The Bone Doll's Twin, Hidden Warrior and Oracle's Queen, all by Lynn Flewelling, have an unusual premise for your standard Training of the Fantasy Prince trilogy. Prince in question is actually a princess who, through the help of necromancy suffered shortly after birth, has appropriated the body and likeness of her dead twin brother.
Watched over by the three magicians who did the morally questionable deed, Tobin is raised as a warrior prince, haunted by the alternately vengeful and protective spirit of his dead sibling. Things get even messier when Tobin learns the truth about his identity. In books 2 and 3, he comes to terms with his true identity as Tamir, future queen, his relationship with his faithful squire Ki and his family-sundering war against his cousin to gain the throne.
Utterly lacking in suspense and subtlety, this trilogy nevertheless interests you with swift plotting and able management of a large cast. I especially appreciated the fact that, for a book that was largely about battle, the chapters focused less on the minutiae of maneuvering and more about the characters' physical and mental experiences. This same attention to psychology fell away, however, when Flewelling focused on Tobin/Tamir's sex change and the dead brother. Though Tamir went through the expected doubt and discomfort, I never really saw her reconciling her past as one sex with her present as another. When her usurping cousin accuses her of being "a mad boy in a dress," shouldn't that prompt some ambivalence, defensiveness and reflection on her part? Tamir was not a particularly reflective character, but surely she's got to have some sort of self-justification going on, right? Or maybe she doesn't really have a problem switching sex because her hardened, war-like, aggressive gender presentation doesn't really change? I wouldn't know. We never really got the answers. Disappointing.
The same with Tamir and her dead brother. Though we see outward displays of ambivalence and grief, the creepy fact of being stalked by someone whose skin she stole doesn't really affect Tamir's mind. In fact, Flewelling kind of cops out by having a magician reach into Tamir's mind and literally sever ties between her and her dead family members. Because a wizard breaks the bonds between Tamir and her dead brother, we lose an important chance for insight into how she makes peace with her shadow self.

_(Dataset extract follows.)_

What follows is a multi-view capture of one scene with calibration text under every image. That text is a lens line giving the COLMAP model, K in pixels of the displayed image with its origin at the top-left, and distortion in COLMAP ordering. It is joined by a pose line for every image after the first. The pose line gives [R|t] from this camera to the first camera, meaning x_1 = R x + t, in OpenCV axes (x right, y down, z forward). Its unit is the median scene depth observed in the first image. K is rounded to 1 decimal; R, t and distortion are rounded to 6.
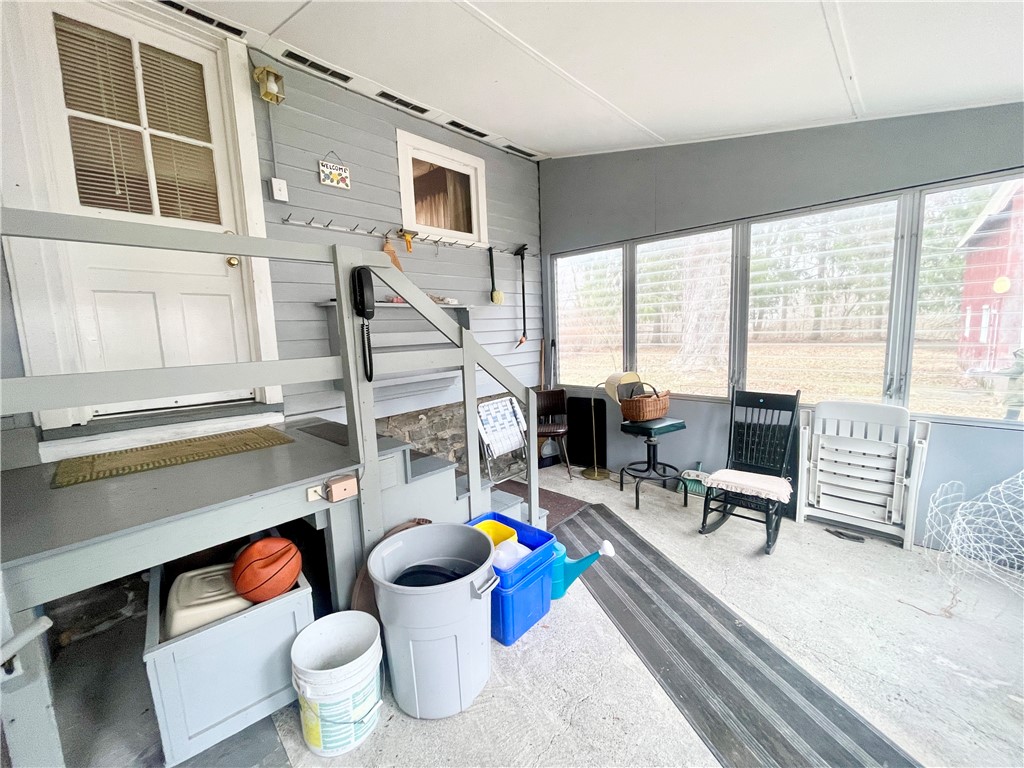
lens RADIAL K [[407.9, 0, 506.7], [0, 407.9, 380.4], [0, 0, 1]] dist [0.000534, 0.000120]
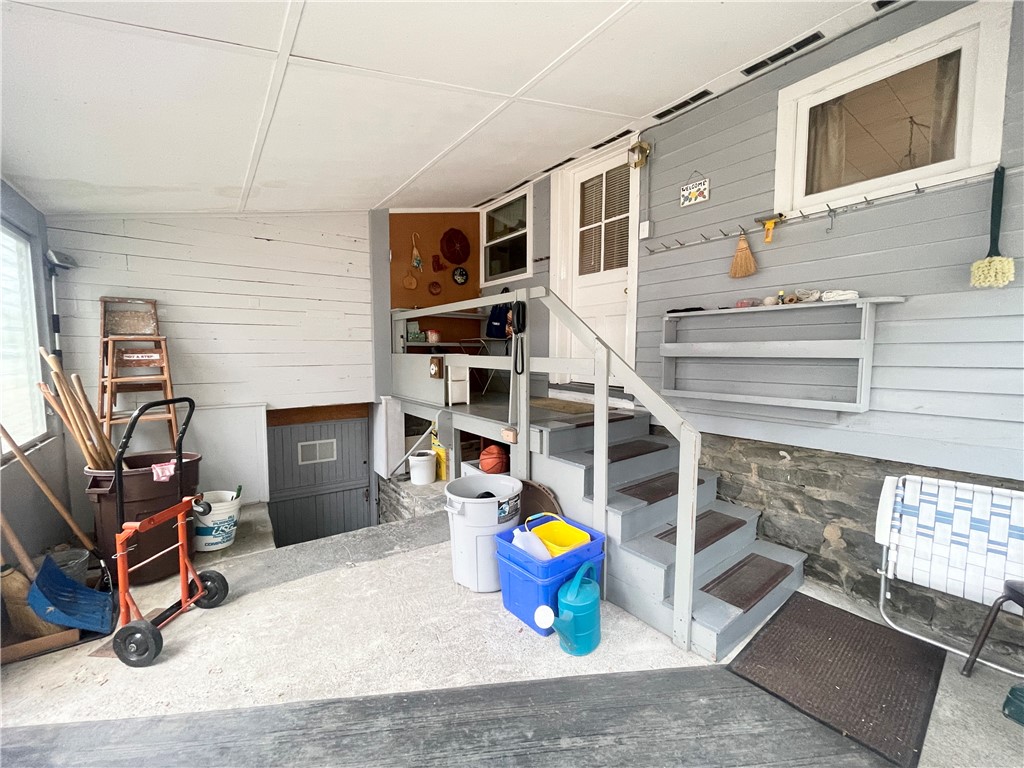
lens RADIAL K [[407.9, 0, 508.3], [0, 407.9, 381.8], [0, 0, 1]] dist [0.000534, 0.000120]
pose [[-0.144638, 0.113227, -0.982985, 0.730088], [-0.117128, 0.984488, 0.130634, -0.100688], [0.982528, 0.134029, -0.129132, 0.713760]]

On the level of an adventure fantasy, this trilogy works well. High points include universally appealing characters and an appealingly matter-of-fact treatment of both magic and ghosts. As a ghost story and/or a transgender story, the trilogy, for all its interest in matters ghostly and transgender, doesn't do so well. While making central the subjects of spirits and transgender identity, Flewelling ultimately uses them as unusual, skillfully rendered, but uninsightful, plot points. Good fantasy.